Gülerek günah işleyen ağlayarak cehenneme girer! Halis Arlıoğlu Sayı:
122 -
Bazı konular var ki üç beş sahifeyle ancak anlatılabilir. Ama ilim ve hikmet sahiplerinin iki cümlesi veya bir mısraı olayı çok açık, arîz (kapsamlı) ve amik (geniş) olarak açıklayabilir. Bunlardan birisi de Abbas’a (r.anh) izafe edilen, yazıdaki başlıktır. Buna fesâhat, belâgat veya kelâm-ı mûcez denir. Merhum Mehmet Akif’in şu ifadesi de onlardan birisidir: “Bütün dünya ve mâfihâ ayaktayken yatan, hey sıkılmaz, ağlamazsan bari gülmekten utan!”

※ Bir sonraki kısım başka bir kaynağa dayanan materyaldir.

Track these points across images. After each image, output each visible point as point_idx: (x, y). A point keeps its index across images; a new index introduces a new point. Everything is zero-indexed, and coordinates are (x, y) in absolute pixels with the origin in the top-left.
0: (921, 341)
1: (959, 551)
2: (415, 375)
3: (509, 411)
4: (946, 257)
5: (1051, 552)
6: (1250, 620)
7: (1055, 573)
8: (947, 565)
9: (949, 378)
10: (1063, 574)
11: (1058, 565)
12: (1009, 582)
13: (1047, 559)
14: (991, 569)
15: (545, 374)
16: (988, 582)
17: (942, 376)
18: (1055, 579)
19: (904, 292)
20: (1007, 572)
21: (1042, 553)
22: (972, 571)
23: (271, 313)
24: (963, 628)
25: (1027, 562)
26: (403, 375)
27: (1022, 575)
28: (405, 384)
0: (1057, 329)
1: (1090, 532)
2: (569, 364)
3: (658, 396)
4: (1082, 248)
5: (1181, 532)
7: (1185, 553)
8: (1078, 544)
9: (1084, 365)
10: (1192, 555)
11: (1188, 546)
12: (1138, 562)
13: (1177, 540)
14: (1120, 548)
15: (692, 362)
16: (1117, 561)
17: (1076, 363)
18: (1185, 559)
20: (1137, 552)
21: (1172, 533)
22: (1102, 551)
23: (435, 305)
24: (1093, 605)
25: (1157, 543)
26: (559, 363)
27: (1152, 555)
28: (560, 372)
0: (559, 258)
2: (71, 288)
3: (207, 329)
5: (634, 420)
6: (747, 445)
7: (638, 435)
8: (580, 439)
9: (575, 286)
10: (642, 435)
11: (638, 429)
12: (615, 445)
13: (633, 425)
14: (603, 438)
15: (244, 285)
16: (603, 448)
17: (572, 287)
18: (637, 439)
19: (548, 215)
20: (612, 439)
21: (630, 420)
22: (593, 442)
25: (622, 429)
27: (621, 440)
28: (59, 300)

Başsız kalan İslâm âlemindeki mağdur ve mazlum Müslümanlar iki asırdır kan ve gözyaşı dökmektedir. Başlıktaki bu söz büyük bir gerçeği ifade ediyor. Esefle belirtelim ki günümüzde gülerek hem de kahkahalarla gülerek günahlar işlenir hale gelinmiştir. Gülerek oruç yeniyor, gülerek namazlar terk ediliyor, gülerek dinî inançlar tezyif ediliyor, hiçe sayılıyor. Gülerek açıklık saçıklık, hayâsızlık teşhir ediliyor. Gülerek içkiler içiliyor, zinalar yapılıyor, kumarlar oynanıyor… Ayrıca gazetelerle, dergilerle, bildiri ve demeçlerle (öyle gazeteler ki bir Müslüman çarkçıbaşının (baş makinist) namaz kılmasını hazmedemeyen sabatayist ve dönme gazete, onu dinsizlere jurnal ediyor.) miting ve nutuklarla, radyo ve televizyonlarla bu kötülükler daha yaygın, daha zararlı bir hale getiriliyor. Sonunda da dinî hayat geriliyor, cemaat şuuru dumura uğruyor, mâbetler yetim, gönüller mahzun bir hale dönüyor…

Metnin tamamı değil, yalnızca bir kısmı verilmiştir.